**Request 1:** Reproduce the passage on the Langlands program between "I will describe" and "global function field.", inclusive, copying it word for word.

**Text provided:**
>>

One of the main problems in the Langlands program is functoriality, which is roughly speaking: A "map", say $G \mapsto G'$, between groups should "transfer" certain representations. I will remain pretty vague what "map" and "transfer" are, simply because I only understand special cases of this. The representations are (cuspidal) automorphic representations. Essentially you want to show that automorphic forms are a category with the transforms being the morphisms.

I will describe the Jacquet-Langlands correspondence. A classical way to proof such transfers is via the trace formula. Roughly speaking, it is an identity between the representations and its conjugacy classes. It suffices for proving the transfer that the terms involving the conjugacy classes of $G$ and $G'$ coincide in some sense. Now, these terms are (weighted) orbital integrals associated to each conjugacy class.

Another part of Langlands program is the correspondence with Galois representations, which is probably what you mean with quadratic reciprocity in this context. Here, the strategy is similar only that given a Galois representation, you have to let it act on some geometry which is comparable with the conjugacy classes of $G$. I think that was the key ingredient in Laurent Lafforgue's proof for $GL(n)$ over a global function field.

So the trace formula is the standard strategy for both correspondence and functoriality. It is useful to have a good understanding of orbital integrals therefore.

<<

**Extracted entries:**
>>

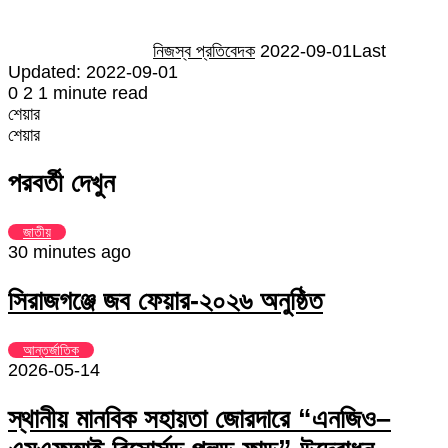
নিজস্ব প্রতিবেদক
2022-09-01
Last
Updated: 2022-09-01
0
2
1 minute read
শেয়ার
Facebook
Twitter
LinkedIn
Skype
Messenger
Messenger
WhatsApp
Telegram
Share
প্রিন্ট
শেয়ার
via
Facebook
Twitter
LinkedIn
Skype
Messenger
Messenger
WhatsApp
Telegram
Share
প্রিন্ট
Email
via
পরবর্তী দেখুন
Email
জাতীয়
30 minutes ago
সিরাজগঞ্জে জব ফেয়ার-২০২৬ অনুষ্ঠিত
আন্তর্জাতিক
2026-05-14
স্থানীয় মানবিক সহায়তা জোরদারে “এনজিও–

<<
>>

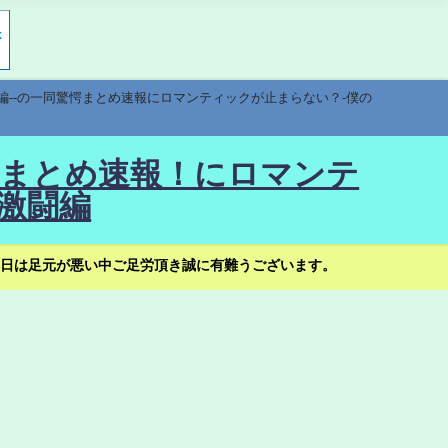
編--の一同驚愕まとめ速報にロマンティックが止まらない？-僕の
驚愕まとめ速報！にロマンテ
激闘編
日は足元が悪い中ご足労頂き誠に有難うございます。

<<

**Request 2:** In the rows between the lines holding "編--の一同驚愕まとめ速報にロマンティックが止まらない？-僕の" and "日は足元が悪い中ご足労頂き誠に有難うございます。", inclusive, substitute "完結編" for "激闘編" and give back only those lines, with everything else unchanged.

**Solution 1:**
I will describe the Jacquet-Langlands correspondence. A classical way to proof such transfers is via the trace formula. Roughly speaking, it is an identity between the representations and its conjugacy classes. It suffices for proving the transfer that the terms involving the conjugacy classes of $G$ and $G'$ coincide in some sense. Now, these terms are (weighted) orbital integrals associated to each conjugacy class.

Another part of Langlands program is the correspondence with Galois representations, which is probably what you mean with quadratic reciprocity in this context. Here, the strategy is similar only that given a Galois representation, you have to let it act on some geometry which is comparable with the conjugacy classes of $G$. I think that was the key ingredient in Laurent Lafforgue's proof for $GL(n)$ over a global function field.

**Solution 2:**
編--の一同驚愕まとめ速報にロマンティックが止まらない？-僕の
驚愕まとめ速報！にロマンテ
完結編
日は足元が悪い中ご足労頂き誠に有難うございます。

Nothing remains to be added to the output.